Texto seleccionado:
# # # # #
En segundo de BUP no había Lengua Castellana, sino Historia de la Literatura Castellana. Creo que el libro de texto era el más gordo que tuve en los doce años de colegio. En la portada aparecían un montón de retratos de escritores: Cervantes, Quevedo, Vargas Llosa,… Lo heredé de mi hermano, y algunos de esos retratos, tanto dentro como fuera del libro, habían sido completados con un bolígrafo. Eso ocurría con todos los libros que heredé de mi hermano, y yo tenía la costumbre de continuar el trabajo. Por supuesto, hice lo mismo con este libro, dibujando barbas, bigotes, cuernos…

El profesor de Literatura fue el Sr. García. Si el Sr. Mata era mayor y tenía métodos arcaicos, el Sr. García era todo lo contrario: era muy joven y no tenía experiencia. Al principio las clases eran un caos: cuando llegaba tenía que poner fin a una guerra de tizas en la que siempre volaba un borrador temible, y a veces también alguna silla. Después, allí no había quien se callara. También jugábamos a ir moviendo nuestros pupitres hacia delante, centímetro a centímetro, a ver si al final conseguíamos acorralarle. Aquella era una clase en guerra con los profesores, salvo con los que tenían más autoridad, como el Sr. Lechuga, que ahora nos daba Latín; o el Sr. Moreno, de Matemáticas, que nos caía muy bien; o el siempre temido Sr. Martínez, a quien bastaba una mirada para hacerse obedecer en el acto, pero que después conquistó el afecto de todos (al menos, de la mayoría), porque en realidad era como una madre.

Pero el Sr. García era nuevo y, como digo, joven e inexperto. Ciertamente, había otros menos jóvenes y con más experiencia que lo pasaban peor. Uno llegó una vez a clase y se encontró todos los pupitres acumulados al final, formando una pirámide. Y a ese mismo, otro día, uno de los alumnos más rebeldes de la clase le dio un susto tremendo haciendo estallar un petardo de los potentes dentro de un estuche metálico que salió volando por los aires. De modo que el Sr. García podía considerarse afortunado de que no hiciéramos más que hablar en clase y tratar de acorralarle con los pupitres (cosa que nunca llegamos a conseguir). Bueno, a veces también hacíamos la “paella”, que consistía en que uno decía: “gambas”, y toda  una fila de la clase se levantaba y se sentaba; después decía: “mejillones”, y otra fila hacía otro tanto; y así iban apareciendo todos los ingredientes, hasta que decía: “paella” y entonces todos montábamos una escandalera de mil demonios. Nos lo pasábamos bastante bien.
# # # # #
Entradas extraídas:

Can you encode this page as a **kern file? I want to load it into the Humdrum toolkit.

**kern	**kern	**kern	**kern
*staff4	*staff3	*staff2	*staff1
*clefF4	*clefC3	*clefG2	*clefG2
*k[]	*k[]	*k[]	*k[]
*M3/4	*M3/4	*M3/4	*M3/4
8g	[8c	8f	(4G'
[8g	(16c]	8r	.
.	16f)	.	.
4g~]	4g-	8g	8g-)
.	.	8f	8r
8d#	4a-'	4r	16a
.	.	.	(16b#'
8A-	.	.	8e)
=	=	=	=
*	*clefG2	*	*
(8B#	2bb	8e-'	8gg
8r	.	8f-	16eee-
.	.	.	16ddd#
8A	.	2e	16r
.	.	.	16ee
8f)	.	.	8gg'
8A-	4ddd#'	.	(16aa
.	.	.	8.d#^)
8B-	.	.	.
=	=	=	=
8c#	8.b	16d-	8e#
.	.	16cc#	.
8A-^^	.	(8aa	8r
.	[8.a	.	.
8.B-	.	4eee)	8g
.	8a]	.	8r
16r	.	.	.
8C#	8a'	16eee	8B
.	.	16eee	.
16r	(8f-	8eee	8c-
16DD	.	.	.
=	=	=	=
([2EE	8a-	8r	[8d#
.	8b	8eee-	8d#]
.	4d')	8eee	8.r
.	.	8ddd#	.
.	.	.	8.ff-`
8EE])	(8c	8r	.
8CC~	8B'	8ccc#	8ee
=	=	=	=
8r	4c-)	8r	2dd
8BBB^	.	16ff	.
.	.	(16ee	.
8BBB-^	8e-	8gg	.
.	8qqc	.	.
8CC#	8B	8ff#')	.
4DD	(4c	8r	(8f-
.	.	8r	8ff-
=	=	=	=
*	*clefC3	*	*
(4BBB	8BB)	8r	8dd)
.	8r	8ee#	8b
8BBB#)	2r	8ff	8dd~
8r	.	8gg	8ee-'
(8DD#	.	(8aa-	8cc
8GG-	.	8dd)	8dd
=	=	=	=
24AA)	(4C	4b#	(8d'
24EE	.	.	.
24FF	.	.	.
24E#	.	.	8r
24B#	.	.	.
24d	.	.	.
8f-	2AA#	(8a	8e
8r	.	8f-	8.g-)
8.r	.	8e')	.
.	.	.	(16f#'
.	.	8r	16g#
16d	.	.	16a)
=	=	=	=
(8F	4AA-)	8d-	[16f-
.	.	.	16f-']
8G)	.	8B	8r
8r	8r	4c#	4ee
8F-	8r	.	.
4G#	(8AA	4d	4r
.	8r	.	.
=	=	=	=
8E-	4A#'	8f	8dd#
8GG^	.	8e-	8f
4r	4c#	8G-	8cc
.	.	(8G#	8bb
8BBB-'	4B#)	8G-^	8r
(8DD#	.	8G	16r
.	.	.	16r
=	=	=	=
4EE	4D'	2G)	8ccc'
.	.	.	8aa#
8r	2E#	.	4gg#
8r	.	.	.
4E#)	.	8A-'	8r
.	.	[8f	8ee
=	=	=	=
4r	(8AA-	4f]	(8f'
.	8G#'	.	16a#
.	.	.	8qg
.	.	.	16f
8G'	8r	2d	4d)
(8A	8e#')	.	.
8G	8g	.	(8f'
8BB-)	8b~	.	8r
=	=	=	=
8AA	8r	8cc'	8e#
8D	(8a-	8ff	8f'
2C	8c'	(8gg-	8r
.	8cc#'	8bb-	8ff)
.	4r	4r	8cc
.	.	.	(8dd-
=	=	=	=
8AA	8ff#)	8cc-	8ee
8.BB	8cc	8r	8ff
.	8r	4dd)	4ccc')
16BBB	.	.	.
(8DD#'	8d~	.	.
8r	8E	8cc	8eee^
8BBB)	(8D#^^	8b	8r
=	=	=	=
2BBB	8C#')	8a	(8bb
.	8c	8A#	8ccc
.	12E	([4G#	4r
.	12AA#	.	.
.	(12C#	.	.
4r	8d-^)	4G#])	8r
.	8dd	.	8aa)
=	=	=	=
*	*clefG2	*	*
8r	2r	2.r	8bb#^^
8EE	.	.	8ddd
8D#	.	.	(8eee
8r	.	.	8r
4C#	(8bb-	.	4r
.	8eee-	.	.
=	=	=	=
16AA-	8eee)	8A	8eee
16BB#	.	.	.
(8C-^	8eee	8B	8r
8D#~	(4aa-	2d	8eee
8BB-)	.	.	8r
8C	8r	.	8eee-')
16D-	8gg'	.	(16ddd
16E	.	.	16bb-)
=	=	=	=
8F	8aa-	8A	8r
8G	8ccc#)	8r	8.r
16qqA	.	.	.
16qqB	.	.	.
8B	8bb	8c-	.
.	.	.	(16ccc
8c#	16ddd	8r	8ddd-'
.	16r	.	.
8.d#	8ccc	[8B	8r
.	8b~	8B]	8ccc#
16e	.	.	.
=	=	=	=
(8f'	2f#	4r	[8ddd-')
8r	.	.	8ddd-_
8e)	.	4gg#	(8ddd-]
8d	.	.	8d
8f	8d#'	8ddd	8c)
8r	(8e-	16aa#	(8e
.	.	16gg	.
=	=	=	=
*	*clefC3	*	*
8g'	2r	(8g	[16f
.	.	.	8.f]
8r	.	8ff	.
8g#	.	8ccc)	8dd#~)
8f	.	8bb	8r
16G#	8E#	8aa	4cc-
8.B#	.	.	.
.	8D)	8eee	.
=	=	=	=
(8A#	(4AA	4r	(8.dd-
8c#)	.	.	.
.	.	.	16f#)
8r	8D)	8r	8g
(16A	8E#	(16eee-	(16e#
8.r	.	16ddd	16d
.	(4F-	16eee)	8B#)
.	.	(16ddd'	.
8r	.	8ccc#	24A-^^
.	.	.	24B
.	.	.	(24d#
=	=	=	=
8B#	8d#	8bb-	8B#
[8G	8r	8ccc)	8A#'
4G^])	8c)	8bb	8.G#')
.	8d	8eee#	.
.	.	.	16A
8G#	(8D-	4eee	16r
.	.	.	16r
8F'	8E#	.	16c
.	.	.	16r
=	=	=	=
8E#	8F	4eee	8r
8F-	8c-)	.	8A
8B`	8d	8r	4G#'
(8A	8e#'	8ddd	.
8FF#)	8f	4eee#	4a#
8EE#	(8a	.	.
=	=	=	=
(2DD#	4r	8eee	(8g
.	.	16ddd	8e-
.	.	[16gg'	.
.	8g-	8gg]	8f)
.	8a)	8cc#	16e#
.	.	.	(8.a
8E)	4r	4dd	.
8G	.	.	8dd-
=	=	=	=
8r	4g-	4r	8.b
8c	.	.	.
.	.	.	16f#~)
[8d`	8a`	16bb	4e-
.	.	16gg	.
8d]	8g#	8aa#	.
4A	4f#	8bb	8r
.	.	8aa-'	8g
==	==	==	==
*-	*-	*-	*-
# # # # #
Instrucciones: Según el texto seleccionado, ¿qué asignatura impartía el Sr. Lechuga a la clase?

Solución escrita: El Sr. Lechuga les daba Latín.